Dans une petite commune comme il en existe tant d'autres, la vie d'une famille va se retrouver fortement impactée par l'arrivée d'un équatorien qui va rebattre les cartes et brouiller les pistes. Dans ce quasi-huis clos communal, le talent de
Martine SALUCCI va exploser et faire vivre les habitants avec une générosité rare que seuls
GIONO ou RAMUZ, en leur temps, pouvaient nous offrir. Ils sont tous exécrables, détestables, vaniteux, orgueilleux, envieux et si petits dans leurs défauts, si grands dans leurs existences fortement délimitées et si colorés dans leurs complexités. Car, oui, ils sont d'une grande complexité. Théodore, le père, si courageux dans sa tête se révèle finalement paresseux dans ses actions. Honorine, cette mère obscure et revêche, Mathilde, l'aînée désinvolte et cruelle, Léonard, le gendre désabusé et amer, et même Laure, la cadette soumise et naïve sont tous des personnalités à plusieurs facettes qui ne proposent que des questions sans réponses. Que vient faire, dans cette équation à plusieurs inconnues, Segundo Pablo Amoroso ? L'indien catholique va jouer du mystère, de l'attirance physique et surtout de l'extrême nouveauté de son intrusion pour ébranler les convictions et nuancer les certitudes.

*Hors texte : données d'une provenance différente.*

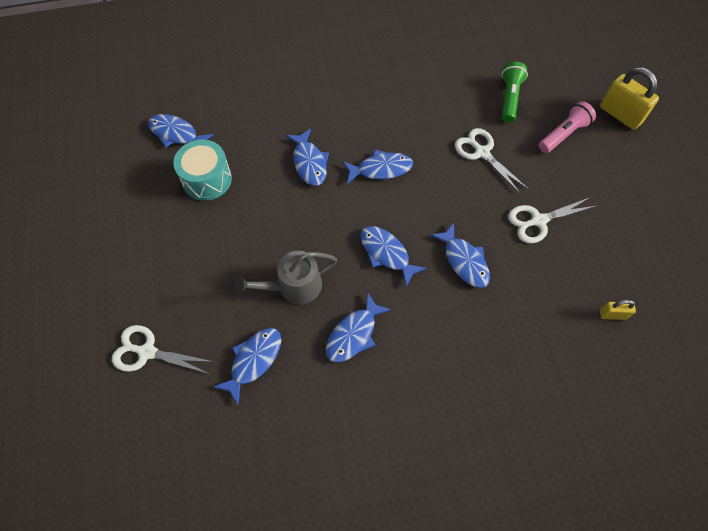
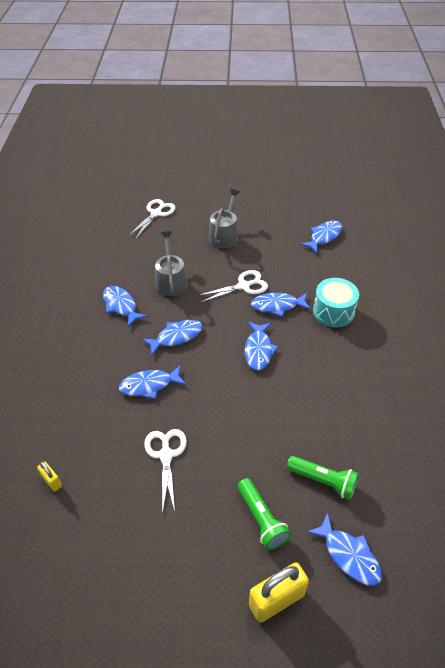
camera: 105 degrees right, 15 degrees down
(188, 244) = (225, 235): none -> grey watering can
(207, 179) = (277, 248): turquoise drum -> turquoise drum (333, 311)
(253, 361) = (127, 256): blue fish -> blue fish (349, 555)
(482, 152) = (257, 432): white scissors -> white scissors (244, 286)
(563, 134) = (261, 519): pink flashlight -> green flashlight
(612, 314) = (52, 481): yellow padlock -> yellow padlock turned 60 degrees counterclockwise

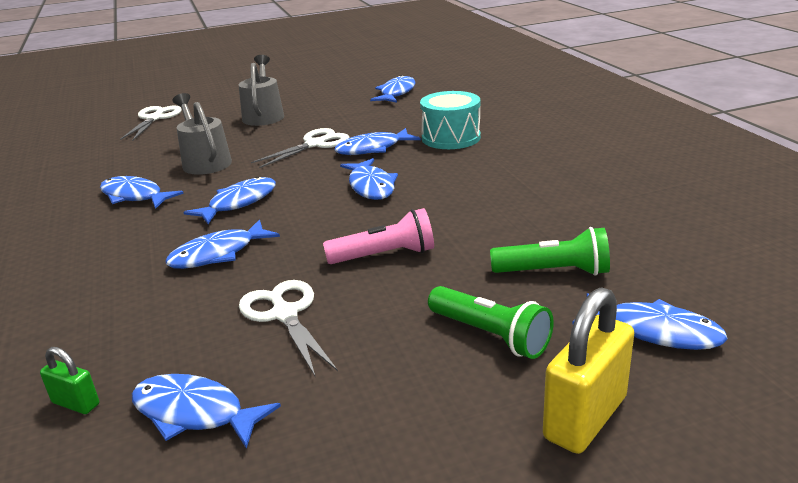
camera: 20 degrees left, 20 degrees down
(52, 481) = (76, 403): yellow padlock -> green padlock
(101, 512) = (194, 413): none -> blue fish
(237, 425) = (385, 256): none -> pink flashlight

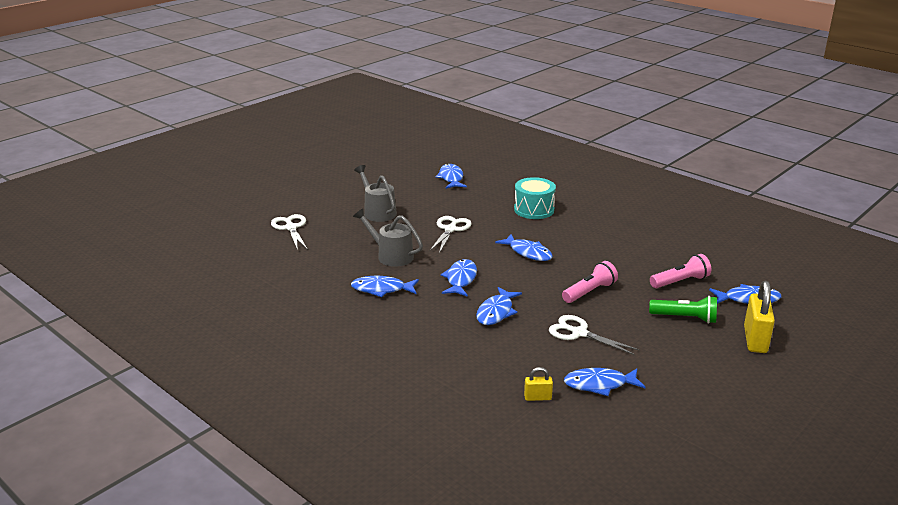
camera: 30 degrees left, 0 degrees up
(76, 403) = (537, 397): green padlock -> yellow padlock
(372, 149) = (494, 226): blue fish -> none
(554, 272) = (680, 282): green flashlight -> pink flashlight

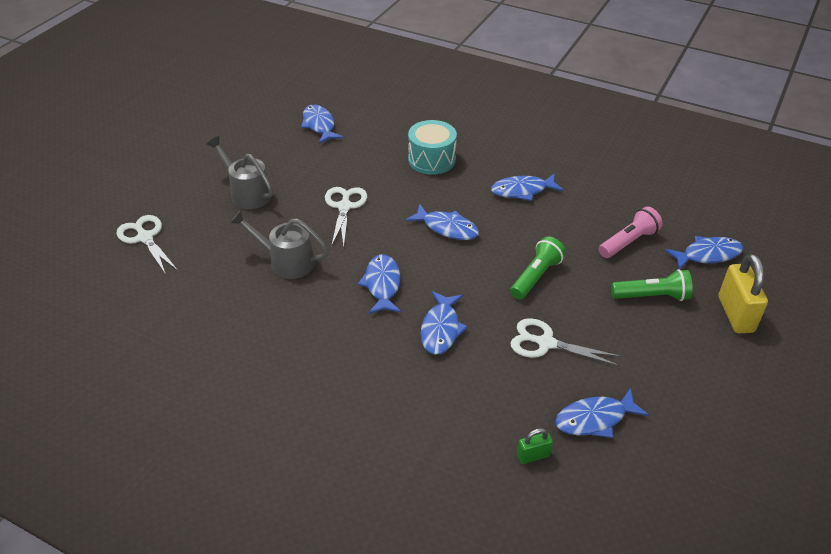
camera: 15 degrees left, 15 degrees up
(381, 289) = (292, 319): blue fish -> blue fish (522, 191)
(537, 397) = (533, 456): yellow padlock -> green padlock
(589, 292) = (536, 276): pink flashlight -> green flashlight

Le miracle agit, grâce à une plume excellemment bien maîtrisée et un sens de la profondeur peu commun. Nous sommes à la fois révoltés, suspicieux, interrogatifs et surtout curieux de voir ou cette fable va nous mener, comme les rats du village de Hamelin qui suivent le joueur de flûte des frères Grimm. Mystère ! le final ouvre la porte d'un vide sidéral, qui pourrait laisser perplexe si la vérité n'était pas ailleurs. Où est-elle ? Dans l'attitude d'un bourg qui a vécu sa vie au rythme du coeur de ses habitants ? Dans la perspective que ce que l'on croit ne soit finalement que mensonge ?
Lire sera toujours interpréter. Ne dit-on pas que nous lisons les émotions exprimées par un visage ?
Proust ne lisait-il pas dans le coeur d'Elstir quand il interprétait ses peintures ? le talent est indéniable quand il nous porte à ouvrir les yeux dans une autre direction.